You are viewing a plain text version of this content. The canonical link for it is here.
Posted to dev@cayenne.apache.org by Aristedes Maniatis <ar...@ish.com.au> on 2007/05/25 07:11:31 UTC
Paging and SQL queries
We have recently been testing our 3 tier Cayenne app with a larger
number of records and finding some performance problems with scale.
In particular we have a test database with 60,000 student records
(the production db will have 120,000). We are using paging (of 25
records) to ensure that when a user brings up the list of students on
the client we don't load them all across the network. However we are
still seeing load times of around 40 seconds. At the moment we are
using objects, not DataRows on the client.

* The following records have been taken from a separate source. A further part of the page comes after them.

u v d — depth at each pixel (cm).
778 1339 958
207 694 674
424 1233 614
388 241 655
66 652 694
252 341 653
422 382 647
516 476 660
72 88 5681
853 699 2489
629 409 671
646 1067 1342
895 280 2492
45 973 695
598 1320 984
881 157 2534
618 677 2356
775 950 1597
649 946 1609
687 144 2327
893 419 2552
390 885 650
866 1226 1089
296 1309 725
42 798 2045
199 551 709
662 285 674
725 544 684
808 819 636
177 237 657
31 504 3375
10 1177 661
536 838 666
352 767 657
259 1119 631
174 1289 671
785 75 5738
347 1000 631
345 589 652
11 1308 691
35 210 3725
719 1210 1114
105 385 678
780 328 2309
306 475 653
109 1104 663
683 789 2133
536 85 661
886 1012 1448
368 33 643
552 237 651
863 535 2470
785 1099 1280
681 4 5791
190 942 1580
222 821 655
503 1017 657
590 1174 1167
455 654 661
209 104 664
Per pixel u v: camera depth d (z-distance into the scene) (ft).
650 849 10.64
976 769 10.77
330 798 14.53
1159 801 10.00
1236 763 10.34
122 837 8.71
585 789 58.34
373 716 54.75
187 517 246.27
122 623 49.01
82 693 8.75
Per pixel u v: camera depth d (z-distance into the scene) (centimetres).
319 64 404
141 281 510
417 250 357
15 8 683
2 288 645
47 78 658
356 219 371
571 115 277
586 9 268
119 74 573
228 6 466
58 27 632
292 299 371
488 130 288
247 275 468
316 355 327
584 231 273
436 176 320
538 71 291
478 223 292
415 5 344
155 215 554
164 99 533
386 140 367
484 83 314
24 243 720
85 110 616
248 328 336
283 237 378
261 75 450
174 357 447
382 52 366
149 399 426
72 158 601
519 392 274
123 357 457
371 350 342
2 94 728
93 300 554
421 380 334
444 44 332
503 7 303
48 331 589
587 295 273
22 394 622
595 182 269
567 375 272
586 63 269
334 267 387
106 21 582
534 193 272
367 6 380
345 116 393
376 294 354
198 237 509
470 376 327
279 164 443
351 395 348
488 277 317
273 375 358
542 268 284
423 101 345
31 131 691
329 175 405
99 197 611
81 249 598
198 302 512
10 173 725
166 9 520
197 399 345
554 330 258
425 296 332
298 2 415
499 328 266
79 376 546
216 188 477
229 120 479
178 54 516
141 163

One part of the problem appears to occur on the server. The SQL
Cayenne generates looks like this:
SELECT * FROM Student t0 WHERE (t0.isDeleted IS NULL) OR
(t0.isDeleted = 0) ORDER BY t0.firstName
although the * is actually a list of every field in the table. We
timed this query against the db and even directly without Cayenne it
takes 16 seconds to return all the data. I presume the next 24
seconds Cayenne spends parsing the results into DataRows or Objects.
Instead, if we executed:
SELECT t0.id FROM Student t0 WHERE (t0.isDeleted IS NULL) OR
(t0.isDeleted = 0) ORDER BY t0.firstName
Then it returns in about 2 seconds (when performing this query
directly against the db and not through Cayenne).
Q1: So, my first question is why is Cayenne doing this? If paging is
switched on, shouldn't Cayenne be fetching only the primary keys and
then faulting in the particular records it needs in full?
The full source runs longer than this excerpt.